Fewer Danes attempting suicide with pills

More helpline options for young people and tougher pharmacy rules making inroads

The number of Danes who attempt to commit suicide by ingesting pills has fallen drastically over the past four years, according to figures from the State Serum Institute.

In 2010, there were 1,153 suicide attempts with pills in Denmark – a figure that decreased to just 430 in 2014. In particular, suicide attempts among young people are down.

“You can no longer just walk in off the street and buy large amounts of painkillers, a method that many young girls used,” said Birgit Elgaard – the head of Bedre Psykiatri, the association for relatives of mentally-ill people – told Metroxpress newspaper.
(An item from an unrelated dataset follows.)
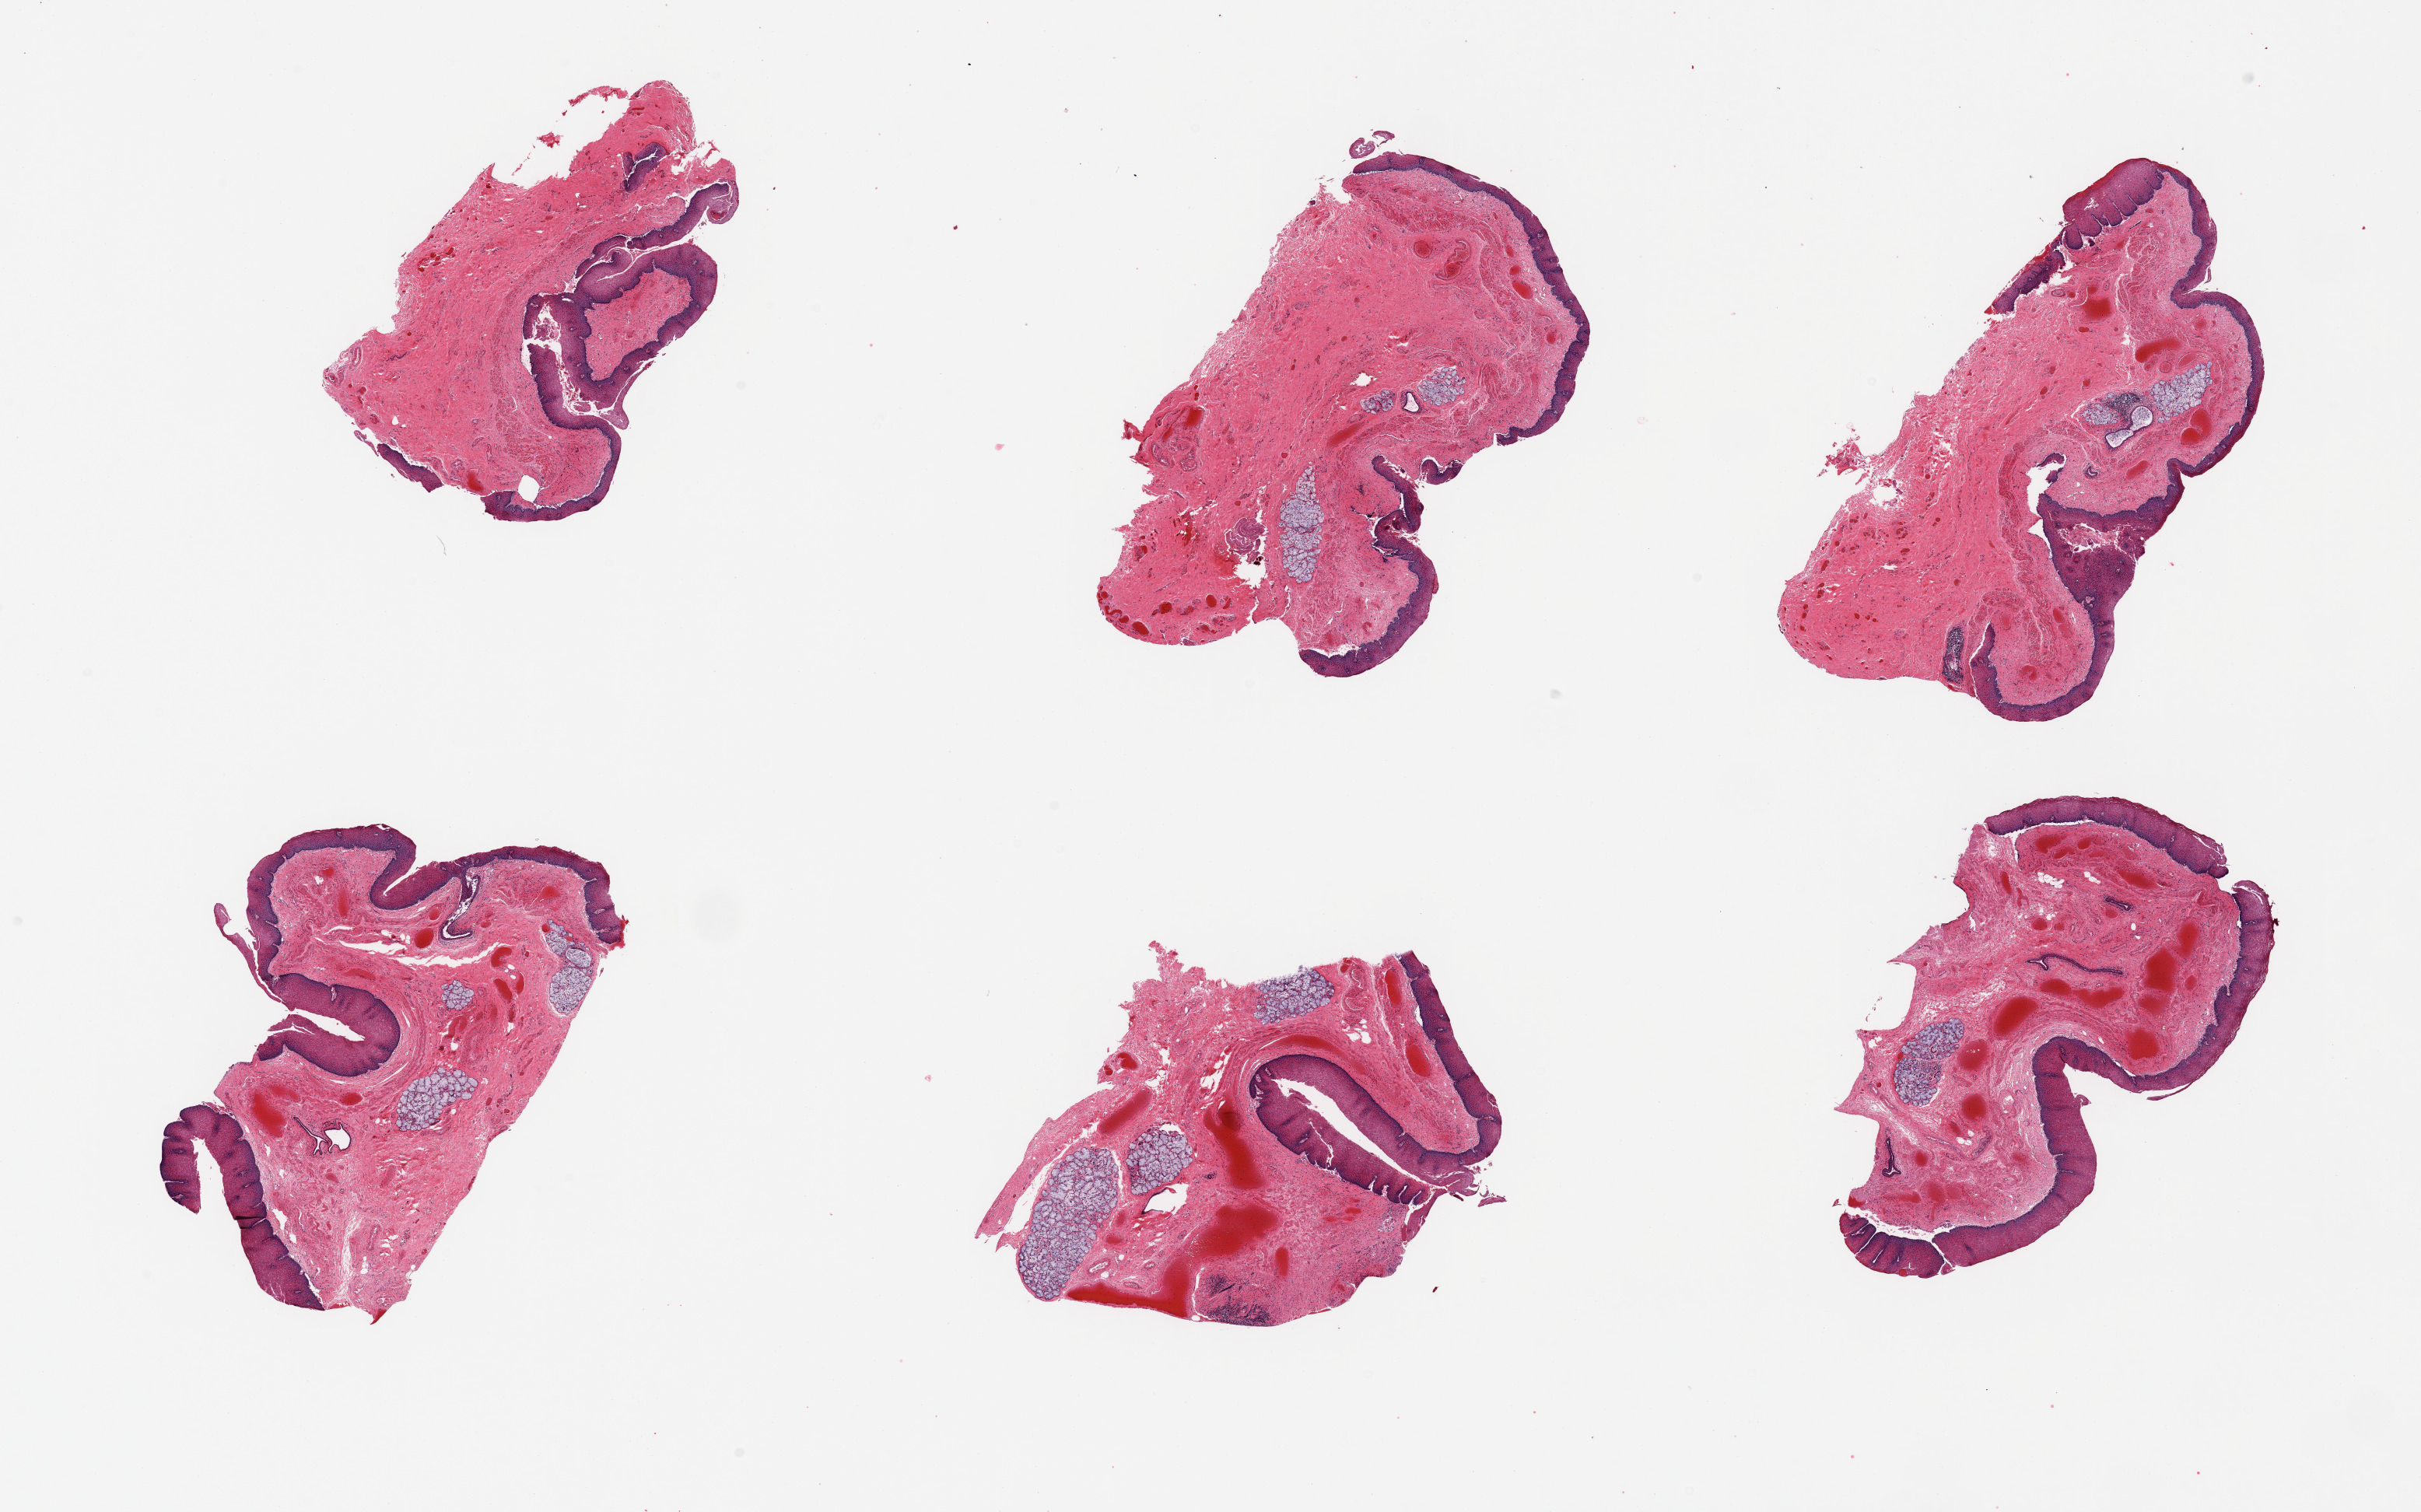
H&E whole-slide image, shown as a low-resolution overview of the whole scanned area (about 24.6 x 15.4 mm, slide scanned at 20x); PAXgene-fixed, paraffin-embedded tissue; section of esophageal mucous membrane (target tissue); tissue donor sample. Donor sex: male.
* reviewer comment on this tissue sample: 6 pieces; congestion, includes several clusters of submucosal glands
READ MORE: Danish government proposes more cuts to suicide prevention

Progress online
In 2013, it was no longer possible for people to purchase over 20 painkillers in one go, and youngsters under 18 had to have a prescription to buy pills in pharmacies.

Another explanation is the increased focus on youth and suicide in recent years, which has led to more helplines and counselling options online.

“We used to have a difficult time reaching out to the kids, and they didn’t want to talk on the phone,” said Jeppe K Toft, the head of the suicide helpline Livslinien.

“But after we began offering counselling on social media, the net and in chatrooms, the youngsters are using us the same amount as the adults.”

Despite the fewer suicide attempts, the number of suicides has remained largely unchanged over the past four years. Some 603 Danes – just 52 under the age of 29 – took their own lives in 2013.

But the government could be pulling the rug out from under the positive development after proposing three budget cuts relating to suicide prevention, totalling 43 million kroner in the period up to 2018. One of these would be to retract funding for Livslinien, forcing it to discontinue its night-time opening.